Behavioural intervention

  • Therapeutic fluid restriction is an inexpensive form of treatment, but high rates of non-compliance in patients with psychiatric disorders may pose challenges, and it may take several days for a clinical effect to appear.[41]

  • Group psychotherapy may improve adherence to fluid restriction.[70]

  • Reinforcement schedules using tokens for rewards and removing these tokens for non-adherence have been used with some success.[71]

  • Most behavioural intervention studies are reported in inpatients, often requiring close monitoring and a substantial time commitment from staff. In extreme cases of non-adherence, patients may be confined to an area where there are no water sources.

Behavioural modification

  • Therapists use cognitive techniques to address thoughts leading to drinking behaviour by implementing a behavioural programme to restrict water intake. The focus is on stimulus-control methods that include positive reinforcement and coping skills.

  • Patients are followed up weekly for 12 weeks. Delusions and fears related to drinking excessively are addressed. The patient maintains a log of the time, fluid amount, and mitigating situation for each beverage consumed.

  • For example, a 500 mL water jug is given to the patients as a stimulus-control device. The patient is instructed to fill it only 6 times daily, to achieve a goal of less than 3 litres for water restriction.
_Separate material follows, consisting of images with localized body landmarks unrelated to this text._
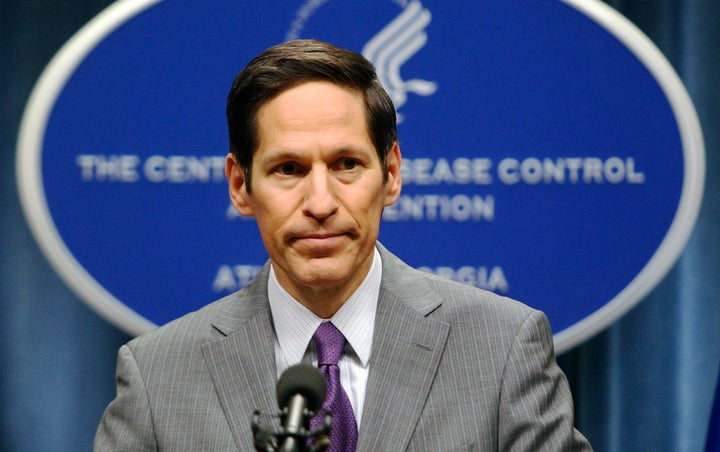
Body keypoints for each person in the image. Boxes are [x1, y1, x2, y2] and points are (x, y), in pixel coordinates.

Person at [94, 39, 591, 451]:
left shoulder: (502, 349)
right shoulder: (157, 377)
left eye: (346, 165)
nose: (320, 202)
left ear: (391, 174)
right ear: (240, 185)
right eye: (288, 169)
The patient uses coping skills (substituting ice cubes for drinks, taking small sips, engaging in distracting activities) and positive feedback from the therapist, along with improvement of urinary frequency, to reinforce fluid restriction.[49]
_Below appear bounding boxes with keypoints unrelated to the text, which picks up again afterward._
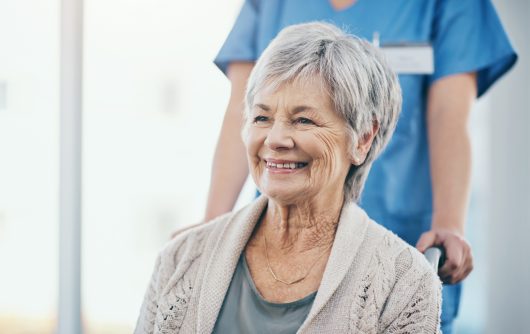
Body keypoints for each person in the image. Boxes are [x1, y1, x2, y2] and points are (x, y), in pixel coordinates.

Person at [206, 1, 517, 332]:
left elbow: (450, 118)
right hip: (284, 241)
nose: (279, 136)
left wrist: (449, 224)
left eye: (303, 120)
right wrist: (211, 232)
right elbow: (242, 112)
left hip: (405, 234)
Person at [135, 22, 442, 333]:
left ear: (362, 138)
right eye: (262, 118)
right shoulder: (179, 259)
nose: (275, 139)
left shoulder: (406, 283)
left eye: (303, 120)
Psychopharmacological therapy

Atypical antipsychotics have been reported to improve symptoms of PPD:

  • Clozapine has shown benefit in case reports and prospective trials.[1][10][72][73] A prospective 6-week study of clozapine in 8 patients with schizophrenia who had polydipsia and low plasma osmolality showed that clozapine normalised plasma osmolality and was well tolerated.[74] PPD is not a licensed indication for clozapine, and although clozapine has the most evidence for antipsychotic use in PPD, the use of clozapine and presence of hyponatraemia are both associated with a decreased seizure threshold. Therefore, this potential iatrogenic effect should be considered in clinical decision-making, especially when other comorbidities which increase the risk for epilepsy are present (e.g., traumatic brain injury, cerebrovascular accident).  

  • Risperidone and olanzapine improved polydipsia in case reports, but prospective double-blind studies have not shown any benefit with olanzapine.[75][76][77]